Investigators say the corruption went well beyond salaries. City officials allegedly mismanaged more than $50 million in bond money, levied illegal taxes and lent cash to an array of municipal employees.
Meanwhile, residents noticed business license fees, property taxes and other charges going up every year — until Bell had the second-highest property tax rate in Los Angeles County, ahead of wealthy cities like Beverly Hills.
Enrique Martinez, who for 34 years has owned Pacific Furniture, said taxes on his building rose from about $600 five years ago to $2,450 today.
Ramirez said the status of the bond fund was an issue he raised repeatedly with city officials, and former assistant city manager Angela Spaccia herself once told him not to worry.
"She told me, 'I would never be involved in a city if there was any corruption going on,'" he recalled with a laugh. Spaccia was among those arrested.
Several people acknowledged they didn't pressure city officials as much as they could have, however, because they feared retribution.

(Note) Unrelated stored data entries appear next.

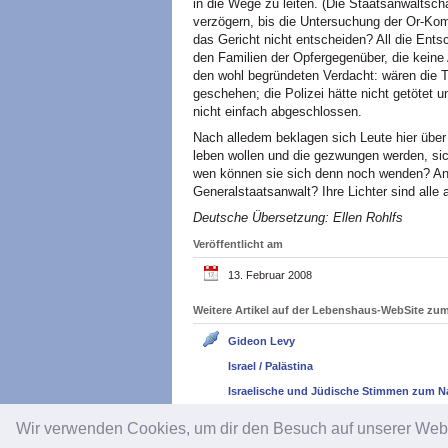
in die Wege zu leiten. (Die Staatsanwaltsc
verzögern, bis die Untersuchung der Or-Kommi
das Gericht nicht entscheiden? All die Ent
den Familien der Opfergegenüber, die keine
den wohl begründeten Verdacht: wären die T
geschehen; die Polizei hätte nicht getötet 
nicht einfach abgeschlossen.
Nach alledem beklagen sich Leute hier über
leben wollen und die gezwungen werden, sic
wen können sie sich denn noch wenden? An
Generalstaatsanwalt? Ihre Lichter sind alle
Deutsche Übersetzung: Ellen Rohlfs
Veröffentlicht am
13. Februar 2008
Weitere Artikel auf der Lebenshaus-WebSite z
Gideon Levy
Israel / Palästina
Israelische und Jüdische Stimmen zum N
Wir verwenden Cookies, um dir den Besuch auf unserer We
Impressum
/
Datenschutz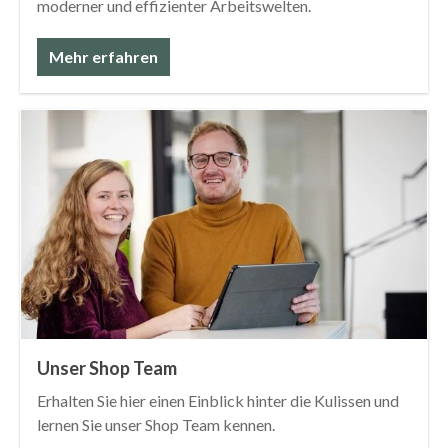
moderner und effizienter Arbeitswelten.
Mehr erfahren
Unser Shop Team
Erhalten Sie hier einen Einblick hinter die Kulissen und
lernen Sie unser Shop Team kennen.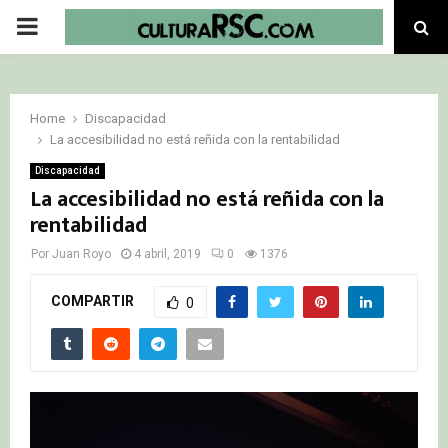
PRIMARY
MENU
Home
Discapacidad
La accesibilidad no está reñida con la rentabilidad
Discapacidad
La accesibilidad no está reñida con la
rentabilidad
Por
Juan Royo
4 abril, 2019
0
1376
COMPARTIR
0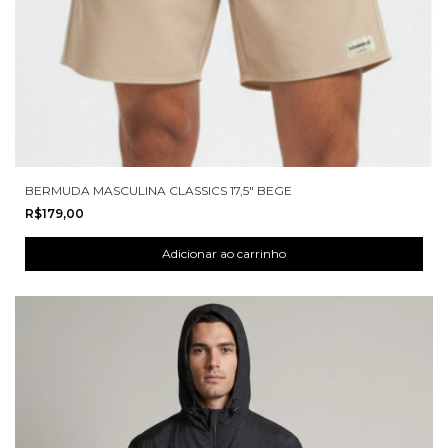
BERMUDA MASCULINA CLASSICS 17,5" BEGE
R$179,00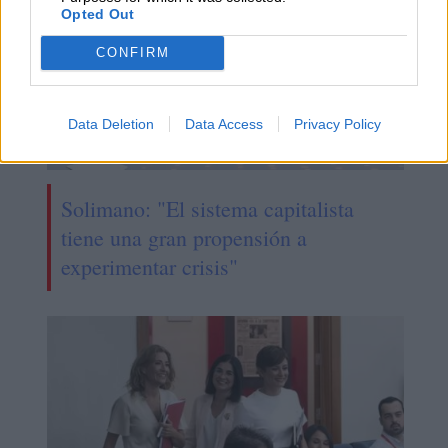
Opted Out
CONFIRM
Data Deletion
Data Access
Privacy Policy
Solimano: "El sistema capitalista
tiene una gran propensión a
experimentar crisis"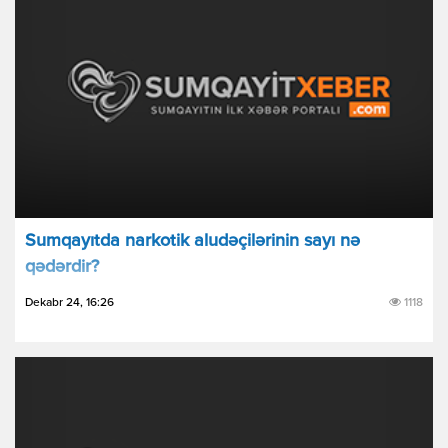
Sumqаyıtdа nаrkоtik аludəçilərinin sаyı nə
qədərdir?
Dekabr 24, 16:26
1118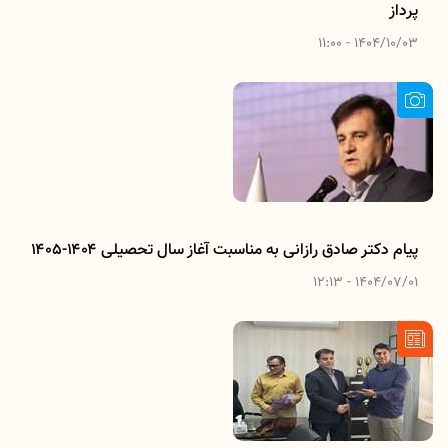
پرداز
1404/10/03 - 11:00
پیام دکتر صادق رازانی به مناسبت آغاز سال تحصیلی ۱۴۰۴-۱۴۰۵
1404/07/01 - 12:13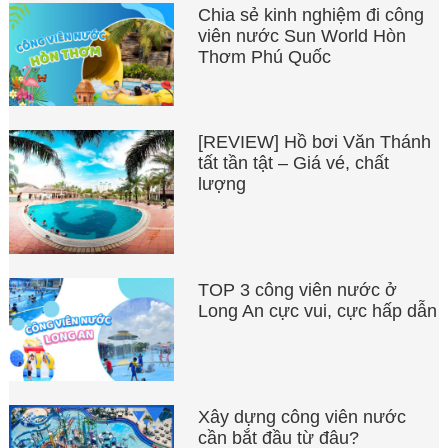
Chia sẻ kinh nghiệm đi công
viên nước Sun World Hòn
Thơm Phú Quốc
[REVIEW] Hồ bơi Văn Thánh
tất tần tật – Giá vé, chất
lượng
TOP 3 công viên nước ở
Long An cực vui, cực hấp dẫn
Xây dựng công viên nước
cần bắt đầu từ đâu?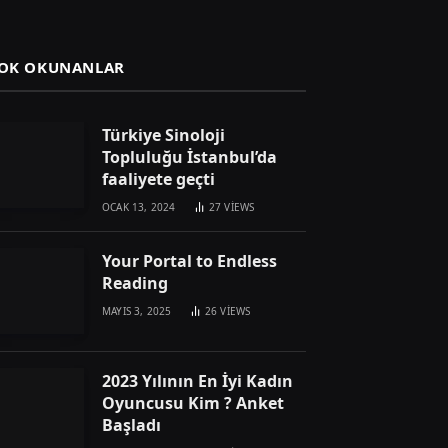
OK OKUNANLAR
Türkiye Sinoloji
Topluluğu İstanbul’da
faaliyete geçti
OCAK 13, 2024
27
VIEWS
Your Portal to Endless
Reading
MAYIS 3, 2025
26
VIEWS
2023 Yılının En İyi Kadın
Oyuncusu Kim ? Anket
Başladı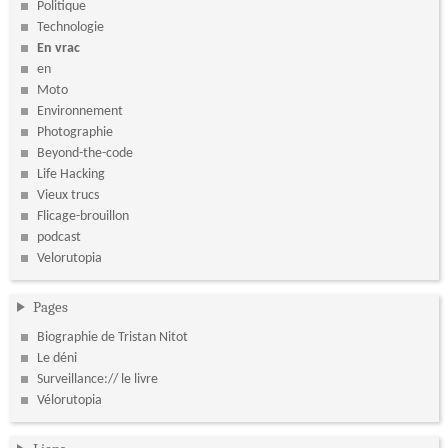
Politique
Technologie
En vrac
en
Moto
Environnement
Photographie
Beyond-the-code
Life Hacking
Vieux trucs
Flicage-brouillon
podcast
Velorutopia
Pages
Biographie de Tristan Nitot
Le déni
Surveillance:// le livre
Vélorutopia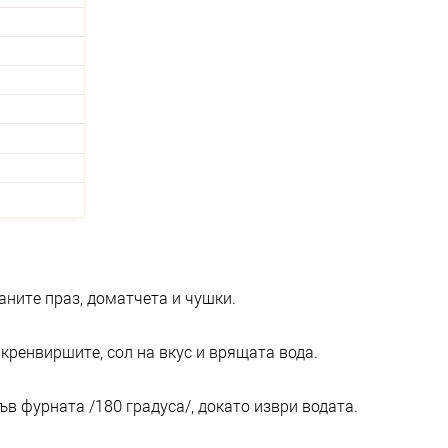
аните праз, доматчета и чушки.
 кренвиршите, сол на вкус и врящата вода.
ъв фурната /180 градуса/, докато изври водата.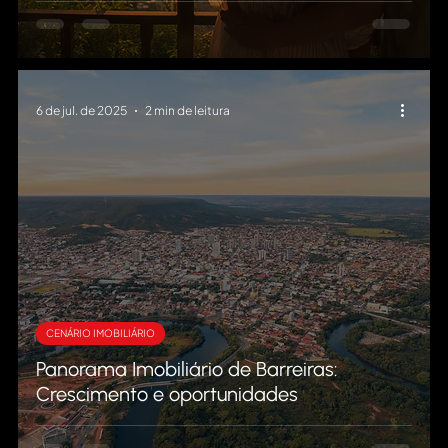
6 de jul. de 2025
2 min de leitura
CENÁRIO IMOBILIÁRIO
Panorama Imobiliário de Barreiras:
Crescimento e oportunidades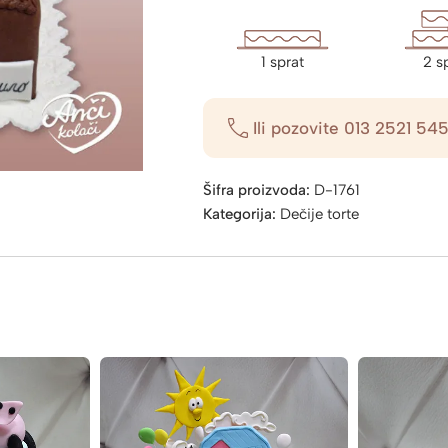
1 sprat
2 s
Ili pozovite
013 2521 54
Šifra proizvoda:
D-1761
Kategorija:
Dečije torte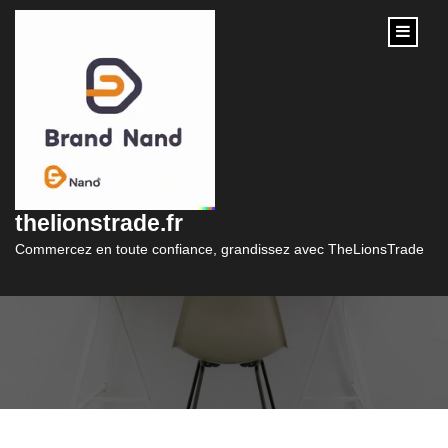
content
Comment créer un
site de vente en ligne
thelionstrade.fr
gratuit et efficace ?
Commercez en toute confiance, grandissez avec TheLionsTrade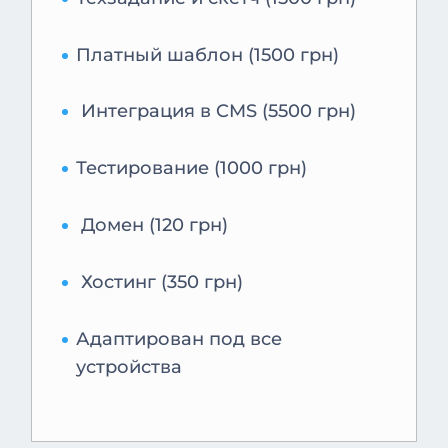
Платный шаблон (1500 грн)
Интеграция в CMS (5500 грн)
Тестирование (1000 грн)
Домен (120 грн)
Хостинг (350 грн)
Адаптирован под все
устройства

"I used to always feel scared when I'd go in to see them. They made me feel like a criminal," said Vaskan Derparssghian, a Syrian immigrant who runs a small tobacco shop and who fought with the city over rising business license fees and costs associated with putting up a sign.
Political scientist Jaime Regalado said a city like Bell, with a large, hard-working immigrant population where one in six people live in poverty, is an easy mark for a crooked government. Many people are too busy working to get involved in city matters and those who do are easily intimidated or given the run-around.
But he said that seems to be changing in Bell. Outrage in the modest city has become so great that people of diverse backgrounds have banded together to protest the abuses. Signs supporting the recall sprouted in yards all around town, including several across the street from City Hall.
The Bell Association to Stop the Abuse plans to turn in recall petitions against four City Council members containing more than 4,000 signatures on Wednesday as they hope to hold an election to oust the leaders. The group's acronym is Basta, which translates to "enough already" in Spanish.
"Coalitions are very hard to form, there has to be a catalytic event or series of events," said Regalado, head of the Edmund G. "Pat" Brown Institute of Public Affairs at California State University, Los Angeles.
"And that's just what you've got in Bell now," he added.